Tasks to carry out:
- a) In the abstract on Crohn's disease below, reproduce verbatim the stretch from "Serum thiol redox-related" through "in inflammatory responses.".
- b) According to the abstract on Crohn's disease below, how many healthy first-degree relatives who later developed the disease were identified in the GEM Project?

Passage for review:
=======
Serum thiol redox-related alterations in asymptomatic first-degree relatives are associated with future Crohn's disease

Background
Increased oxidative stress is well documented in patients with Crohn’s disease (CD). However, it remains unclear whether early redox-related alterations occur prior to diagnosis and whether they are correlated with early alterations in inflammatory responses.
Aims
We examined whether the serum cysteine sulfinic acid to cysteine ratio, as a redox-related marker indicative of sustained oxidative conditions, is associated with future CD risk and correlated with gut and systemic inflammation, proteomic, and metabolomic profiles.
Methods
In the Genetic, Environmental, and Microbial (GEM) Project, 79 healthy first-degree relatives (FDRs) who later developed CD (Pre-CD) were identified and matched by age, sex, geographic location, and time of recruitment with 311 FDRs who remained disease-free. Conditional logistic regression assessed the association between redox biomarkers and future CD risk. Partial Spearman correlation assessed correlations between the cysteine sulfinic acid to cysteine ratio and C-reactive protein (CRP), fecal calprotectin (FCP), serum metabolites (Metabolon®), and serum proteomic profiles (Olink®).
Results
An elevated serum cysteine sulfinic acid to cysteine ratio was positively associated with the risk of developing CD (odds ratio = 2.06, 95% CI: 1.42-3.00, p = 0.00015) and showed a positive correlation with CRP (coefficient = 0.296; p = 3.04e-09) and FCP (coefficient = 0.123; p = 0.0198) levels. A total of 295 metabolites and 201 proteins were correlated with the cysteine sulfinic acid to cysteine ratio.
Conclusion
This study provides new evidence that redox-related alterations are present during the preclinical phase prior to CD onset.
=======
Information supplied:
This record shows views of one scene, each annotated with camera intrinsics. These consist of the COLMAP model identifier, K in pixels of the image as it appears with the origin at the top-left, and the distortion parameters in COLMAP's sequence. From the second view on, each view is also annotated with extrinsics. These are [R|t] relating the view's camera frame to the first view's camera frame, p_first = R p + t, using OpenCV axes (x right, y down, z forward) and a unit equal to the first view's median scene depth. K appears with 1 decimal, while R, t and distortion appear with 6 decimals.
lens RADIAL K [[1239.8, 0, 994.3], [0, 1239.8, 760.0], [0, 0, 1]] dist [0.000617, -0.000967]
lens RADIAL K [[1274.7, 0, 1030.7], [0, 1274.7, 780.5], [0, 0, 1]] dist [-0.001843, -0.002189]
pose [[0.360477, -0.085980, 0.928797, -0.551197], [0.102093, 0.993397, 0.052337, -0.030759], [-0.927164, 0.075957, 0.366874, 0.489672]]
=======
Per-task answers:
- a)
Serum thiol redox-related alterations in asymptomatic first-degree relatives are associated with future Crohn's disease

Background
Increased oxidative stress is well documented in patients with Crohn’s disease (CD). However, it remains unclear whether early redox-related alterations occur prior to diagnosis and whether they are correlated with early alterations in inflammatory responses.

- b) 79